CAIRO — U.S. Secretary of State Mike Pompeo delivered a scathing rebuke of the Obama administration’s Mideast policies on Thursday, accusing the former president of “misguided” thinking that diminished America’s role in the region while harming its longtime friends and emboldening Iran.
In a speech to the American University in Cairo, Pompeo unloaded on President Donald Trump’s predecessor, saying he was naive and timid when confronted with challenges posed by the revolts that convulsed the Middle East, including Egypt, beginning in 2011.
Pompeo denounced the vision outlined by President Barack Obama in a speech he gave in Cairo in 2009 in which he spoke of “a new beginning” for U.S. relations with countries in the Arab and Muslim world.

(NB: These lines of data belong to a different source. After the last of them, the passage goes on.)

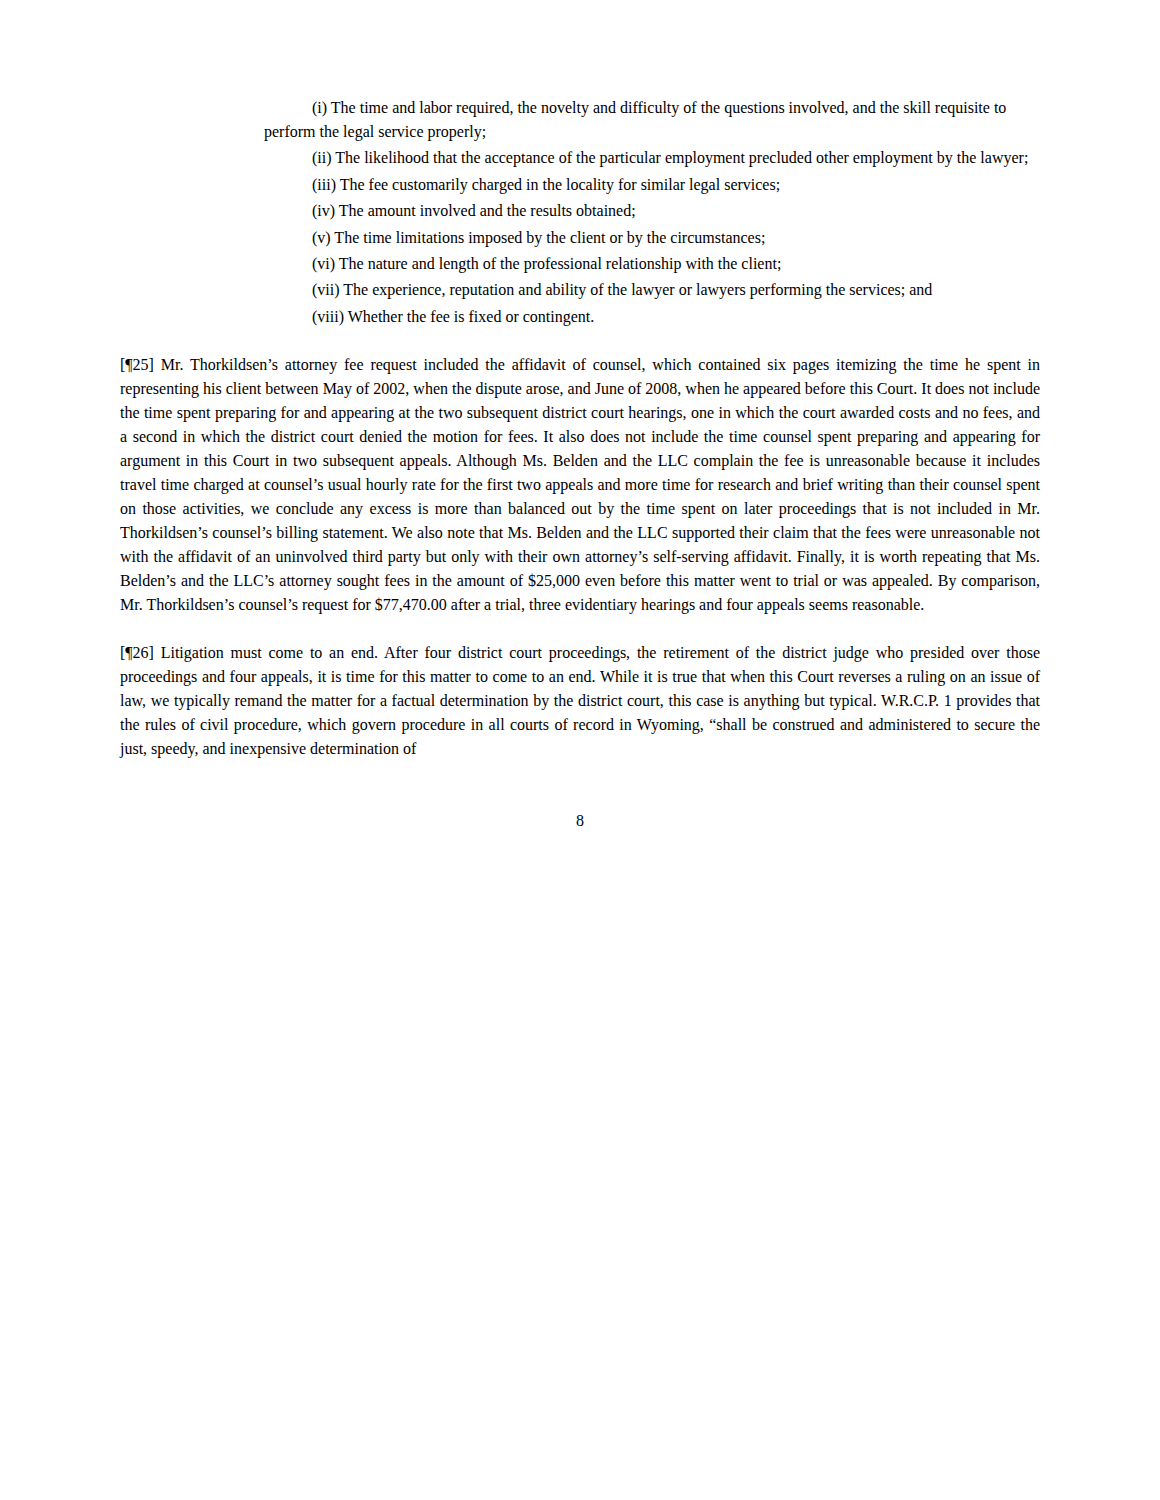(i) The time and labor required, the novelty and difficulty of the questions involved, and the skill requisite to perform the legal service properly;
(ii) The likelihood that the acceptance of the particular employment precluded other employment by the lawyer;
(iii) The fee customarily charged in the locality for similar legal services;
(iv) The amount involved and the results obtained;
(v) The time limitations imposed by the client or by the circumstances;
(vi) The nature and length of the professional relationship with the client;
(vii) The experience, reputation and ability of the lawyer or lawyers performing the services; and
(viii) Whether the fee is fixed or contingent.
[¶25] Mr. Thorkildsen’s attorney fee request included the affidavit of counsel, which contained six pages itemizing the time he spent in representing his client between May of 2002, when the dispute arose, and June of 2008, when he appeared before this Court. It does not include the time spent preparing for and appearing at the two subsequent district court hearings, one in which the court awarded costs and no fees, and a second in which the district court denied the motion for fees. It also does not include the time counsel spent preparing and appearing for argument in this Court in two subsequent appeals. Although Ms. Belden and the LLC complain the fee is unreasonable because it includes travel time charged at counsel’s usual hourly rate for the first two appeals and more time for research and brief writing than their counsel spent on those activities, we conclude any excess is more than balanced out by the time spent on later proceedings that is not included in Mr. Thorkildsen’s counsel’s billing statement. We also note that Ms. Belden and the LLC supported their claim that the fees were unreasonable not with the affidavit of an uninvolved third party but only with their own attorney’s self-serving affidavit. Finally, it is worth repeating that Ms. Belden’s and the LLC’s attorney sought fees in the amount of $25,000 even before this matter went to trial or was appealed. By comparison, Mr. Thorkildsen’s counsel’s request for $77,470.00 after a trial, three evidentiary hearings and four appeals seems reasonable.
[¶26] Litigation must come to an end. After four district court proceedings, the retirement of the district judge who presided over those proceedings and four appeals, it is time for this matter to come to an end. While it is true that when this Court reverses a ruling on an issue of law, we typically remand the matter for a factual determination by the district court, this case is anything but typical. W.R.C.P. 1 provides that the rules of civil procedure, which govern procedure in all courts of record in Wyoming, “shall be construed and administered to secure the just, speedy, and inexpensive determination of
8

“Remember: It was here, here in this very city, another American stood before you,” Pompeo told an invited audience of Egyptian officials, foreign diplomats and students. “He told you that radical Islamist terrorism does not stem from ideology. He told you 9/11 led my country to abandon its ideals, particularly in the Middle East. He told you that the United States and the Muslim world needed ‘a new beginning.’ The results of these misjudgments have been dire.”
Pompeo said that the U.S. was “timid” about “asserting ourselves when the times — and our partners — demanded it.”
The secretary did not mention Obama by name but the remarks still struck listeners in the U.S. as unusually partisan.